--- START ---
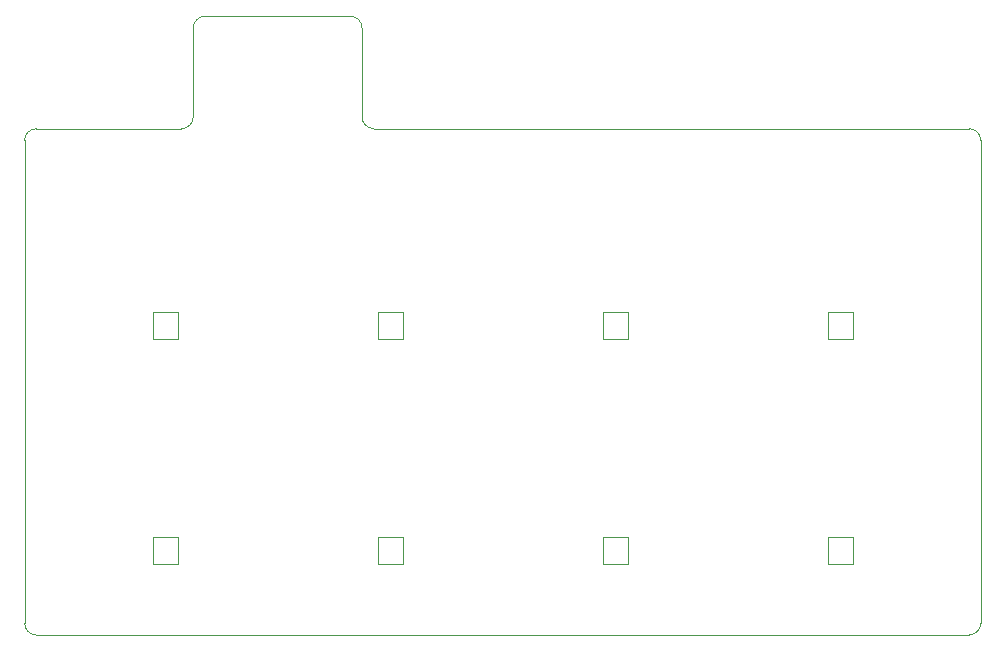
<source format=gbr>
%TF.GenerationSoftware,KiCad,Pcbnew,7.0.7*%
%TF.CreationDate,2024-01-12T23:19:41+09:00*%
%TF.ProjectId,Skeleton8,536b656c-6574-46f6-9e38-2e6b69636164,rev?*%
%TF.SameCoordinates,Original*%
%TF.FileFunction,Profile,NP*%
%FSLAX46Y46*%
G04 Gerber Fmt 4.6, Leading zero omitted, Abs format (unit mm)*
G04 Created by KiCad (PCBNEW 7.0.7) date 2024-01-12 23:19:41*
%MOMM*%
%LPD*%
G01*
G04 APERTURE LIST*
%TA.AperFunction,Profile*%
%ADD10C,0.100000*%
%TD*%
%TA.AperFunction,Profile*%
%ADD11C,0.120000*%
%TD*%
G04 APERTURE END LIST*
D10*
X46243750Y-45243750D02*
X58531250Y-45243750D01*
X59531250Y-44243750D02*
X59531250Y-36718750D01*
X73818750Y-44243750D02*
G75*
G03*
X74818750Y-45243750I999950J-50D01*
G01*
X73818750Y-36718750D02*
G75*
G03*
X72818750Y-35718750I-999950J50D01*
G01*
X46243750Y-45243750D02*
G75*
G03*
X45243750Y-46243750I-50J-999950D01*
G01*
X126206250Y-87106250D02*
X126206250Y-46243750D01*
X45243750Y-87106250D02*
G75*
G03*
X46243750Y-88106250I999950J-50D01*
G01*
X125206250Y-88106250D02*
X46243750Y-88106250D01*
X60531250Y-35718750D02*
X72818750Y-35718750D01*
X126206250Y-46243750D02*
G75*
G03*
X125206250Y-45243750I-999950J50D01*
G01*
X60531250Y-35718750D02*
G75*
G03*
X59531250Y-36718750I-50J-999950D01*
G01*
X58531250Y-45243750D02*
G75*
G03*
X59531250Y-44243750I50J999950D01*
G01*
X73818750Y-36718750D02*
X73818750Y-44243750D01*
X125206250Y-88106250D02*
G75*
G03*
X126206250Y-87106250I50J999950D01*
G01*
X45243750Y-46243750D02*
X45243750Y-87106250D01*
X74818750Y-45243750D02*
X125206250Y-45243750D01*
D11*
%TO.C,LED4*%
X115350000Y-60762500D02*
X113250000Y-60762500D01*
X113250000Y-60762500D02*
X113250000Y-63062500D01*
X113250000Y-63062500D02*
X115350000Y-63062500D01*
X115350000Y-63062500D02*
X115350000Y-60762500D01*
%TO.C,LED6*%
X77250000Y-79812500D02*
X75150000Y-79812500D01*
X75150000Y-79812500D02*
X75150000Y-82112500D01*
X75150000Y-82112500D02*
X77250000Y-82112500D01*
X77250000Y-82112500D02*
X77250000Y-79812500D01*
%TO.C,LED3*%
X96300000Y-60762500D02*
X94200000Y-60762500D01*
X94200000Y-60762500D02*
X94200000Y-63062500D01*
X94200000Y-63062500D02*
X96300000Y-63062500D01*
X96300000Y-63062500D02*
X96300000Y-60762500D01*
%TO.C,LED5*%
X58200000Y-79812500D02*
X56100000Y-79812500D01*
X56100000Y-79812500D02*
X56100000Y-82112500D01*
X56100000Y-82112500D02*
X58200000Y-82112500D01*
X58200000Y-82112500D02*
X58200000Y-79812500D01*
%TO.C,LED7*%
X96300000Y-79812500D02*
X94200000Y-79812500D01*
X94200000Y-79812500D02*
X94200000Y-82112500D01*
X94200000Y-82112500D02*
X96300000Y-82112500D01*
X96300000Y-82112500D02*
X96300000Y-79812500D01*
%TO.C,LED8*%
X115350000Y-79812500D02*
X113250000Y-79812500D01*
X113250000Y-79812500D02*
X113250000Y-82112500D01*
X113250000Y-82112500D02*
X115350000Y-82112500D01*
X115350000Y-82112500D02*
X115350000Y-79812500D01*
%TO.C,LED1*%
X58200000Y-60762500D02*
X56100000Y-60762500D01*
X56100000Y-60762500D02*
X56100000Y-63062500D01*
X56100000Y-63062500D02*
X58200000Y-63062500D01*
X58200000Y-63062500D02*
X58200000Y-60762500D01*
%TO.C,LED2*%
X77250000Y-60762500D02*
X75150000Y-60762500D01*
X75150000Y-60762500D02*
X75150000Y-63062500D01*
X75150000Y-63062500D02*
X77250000Y-63062500D01*
X77250000Y-63062500D02*
X77250000Y-60762500D01*
%TD*%
M02*

</source>
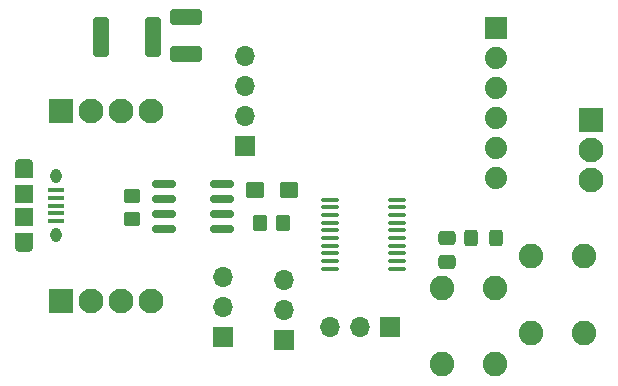
<source format=gbr>
%TF.GenerationSoftware,KiCad,Pcbnew,6.0.11-2627ca5db0~126~ubuntu22.04.1*%
%TF.CreationDate,2023-02-28T15:21:50-05:00*%
%TF.ProjectId,canbus-gpios,63616e62-7573-42d6-9770-696f732e6b69,1.0*%
%TF.SameCoordinates,Original*%
%TF.FileFunction,Soldermask,Top*%
%TF.FilePolarity,Negative*%
%FSLAX46Y46*%
G04 Gerber Fmt 4.6, Leading zero omitted, Abs format (unit mm)*
G04 Created by KiCad (PCBNEW 6.0.11-2627ca5db0~126~ubuntu22.04.1) date 2023-02-28 15:21:50*
%MOMM*%
%LPD*%
G01*
G04 APERTURE LIST*
G04 Aperture macros list*
%AMRoundRect*
0 Rectangle with rounded corners*
0 $1 Rounding radius*
0 $2 $3 $4 $5 $6 $7 $8 $9 X,Y pos of 4 corners*
0 Add a 4 corners polygon primitive as box body*
4,1,4,$2,$3,$4,$5,$6,$7,$8,$9,$2,$3,0*
0 Add four circle primitives for the rounded corners*
1,1,$1+$1,$2,$3*
1,1,$1+$1,$4,$5*
1,1,$1+$1,$6,$7*
1,1,$1+$1,$8,$9*
0 Add four rect primitives between the rounded corners*
20,1,$1+$1,$2,$3,$4,$5,0*
20,1,$1+$1,$4,$5,$6,$7,0*
20,1,$1+$1,$6,$7,$8,$9,0*
20,1,$1+$1,$8,$9,$2,$3,0*%
G04 Aperture macros list end*
%ADD10R,2.100000X2.100000*%
%ADD11C,2.100000*%
%ADD12R,1.700000X1.700000*%
%ADD13O,1.700000X1.700000*%
%ADD14RoundRect,0.250000X0.450000X-0.350000X0.450000X0.350000X-0.450000X0.350000X-0.450000X-0.350000X0*%
%ADD15RoundRect,0.250000X-0.475000X0.337500X-0.475000X-0.337500X0.475000X-0.337500X0.475000X0.337500X0*%
%ADD16C,2.082800*%
%ADD17RoundRect,0.250000X-0.350000X-0.450000X0.350000X-0.450000X0.350000X0.450000X-0.350000X0.450000X0*%
%ADD18R,1.879600X1.879600*%
%ADD19C,1.879600*%
%ADD20RoundRect,0.250000X-0.400000X-1.450000X0.400000X-1.450000X0.400000X1.450000X-0.400000X1.450000X0*%
%ADD21RoundRect,0.250000X-0.537500X-0.425000X0.537500X-0.425000X0.537500X0.425000X-0.537500X0.425000X0*%
%ADD22RoundRect,0.250000X1.100000X-0.412500X1.100000X0.412500X-1.100000X0.412500X-1.100000X-0.412500X0*%
%ADD23RoundRect,0.100000X0.637500X0.100000X-0.637500X0.100000X-0.637500X-0.100000X0.637500X-0.100000X0*%
%ADD24R,1.350000X0.400000*%
%ADD25R,1.550000X1.500000*%
%ADD26R,1.550000X1.200000*%
%ADD27O,0.950000X1.250000*%
%ADD28O,1.550000X0.890000*%
%ADD29RoundRect,0.250000X-0.325000X-0.450000X0.325000X-0.450000X0.325000X0.450000X-0.325000X0.450000X0*%
%ADD30RoundRect,0.150000X0.825000X0.150000X-0.825000X0.150000X-0.825000X-0.150000X0.825000X-0.150000X0*%
G04 APERTURE END LIST*
D10*
%TO.C,J3*%
X104500000Y-78775000D03*
D11*
X104500000Y-81315000D03*
X104500000Y-83855000D03*
%TD*%
D12*
%TO.C,U3*%
X75247300Y-81002600D03*
D13*
X75247300Y-78462600D03*
X75247300Y-75922600D03*
X75247300Y-73382600D03*
%TD*%
D12*
%TO.C,JP1*%
X73400000Y-97140000D03*
D13*
X73400000Y-94600000D03*
X73400000Y-92060000D03*
%TD*%
D10*
%TO.C,J5*%
X59625000Y-94100000D03*
D11*
X62165000Y-94100000D03*
X64705000Y-94100000D03*
X67245000Y-94100000D03*
%TD*%
D12*
%TO.C,J6*%
X87490000Y-96350000D03*
D13*
X84950000Y-96350000D03*
X82410000Y-96350000D03*
%TD*%
D14*
%TO.C,R6*%
X65700000Y-87200000D03*
X65700000Y-85200000D03*
%TD*%
D15*
%TO.C,C3*%
X92325000Y-88762500D03*
X92325000Y-90837500D03*
%TD*%
D16*
%TO.C,S1*%
X96435600Y-92998800D03*
X96435600Y-99501200D03*
X91914400Y-92998800D03*
X91914400Y-99501200D03*
%TD*%
D17*
%TO.C,R5*%
X76475000Y-87525000D03*
X78475000Y-87525000D03*
%TD*%
D18*
%TO.C,J2*%
X96500000Y-70990000D03*
D19*
X96500000Y-73530000D03*
X96500000Y-76070000D03*
X96500000Y-78610000D03*
X96500000Y-81150000D03*
X96500000Y-83690000D03*
%TD*%
D20*
%TO.C,F1*%
X63000000Y-71775000D03*
X67450000Y-71775000D03*
%TD*%
D21*
%TO.C,C6*%
X76100000Y-84725000D03*
X78975000Y-84725000D03*
%TD*%
D10*
%TO.C,J4*%
X59660000Y-78075000D03*
D11*
X62200000Y-78075000D03*
X64740000Y-78075000D03*
X67280000Y-78075000D03*
%TD*%
D22*
%TO.C,C5*%
X70225000Y-73175000D03*
X70225000Y-70050000D03*
%TD*%
D23*
%TO.C,U2*%
X88125000Y-91400000D03*
X88125000Y-90750000D03*
X88125000Y-90100000D03*
X88125000Y-89450000D03*
X88125000Y-88800000D03*
X88125000Y-88150000D03*
X88125000Y-87500000D03*
X88125000Y-86850000D03*
X88125000Y-86200000D03*
X88125000Y-85550000D03*
X82400000Y-85550000D03*
X82400000Y-86200000D03*
X82400000Y-86850000D03*
X82400000Y-87500000D03*
X82400000Y-88150000D03*
X82400000Y-88800000D03*
X82400000Y-89450000D03*
X82400000Y-90100000D03*
X82400000Y-90750000D03*
X82400000Y-91400000D03*
%TD*%
D16*
%TO.C,S2*%
X103960600Y-90323800D03*
X103960600Y-96826200D03*
X99439400Y-90323800D03*
X99439400Y-96826200D03*
%TD*%
D24*
%TO.C,J1*%
X59210000Y-84750000D03*
X59210000Y-85400000D03*
X59210000Y-86050000D03*
X59210000Y-86700000D03*
X59210000Y-87350000D03*
D25*
X56510000Y-87050000D03*
X56510000Y-85050000D03*
D26*
X56510000Y-88950000D03*
D27*
X59210000Y-83550000D03*
D28*
X56510000Y-82550000D03*
X56510000Y-89550000D03*
D26*
X56510000Y-83150000D03*
D27*
X59210000Y-88550000D03*
%TD*%
D12*
%TO.C,JP2*%
X78525000Y-97425000D03*
D13*
X78525000Y-94885000D03*
X78525000Y-92345000D03*
%TD*%
D29*
%TO.C,FB1*%
X94400000Y-88775000D03*
X96450000Y-88775000D03*
%TD*%
D30*
%TO.C,U4*%
X73325000Y-88015000D03*
X73325000Y-86745000D03*
X73325000Y-85475000D03*
X73325000Y-84205000D03*
X68375000Y-84205000D03*
X68375000Y-85475000D03*
X68375000Y-86745000D03*
X68375000Y-88015000D03*
%TD*%
M02*

</source>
--- END ---
» **What is required**: When a line of the records holds the word "corners", copy that line.

» **Answer below**:
0 Rectangle with rounded corners*
0 $2 $3 $4 $5 $6 $7 $8 $9 X,Y pos of 4 corners*
0 Add a 4 corners polygon primitive as box body*
0 Add four circle primitives for the rounded corners*
0 Add four rect primitives between the rounded corners*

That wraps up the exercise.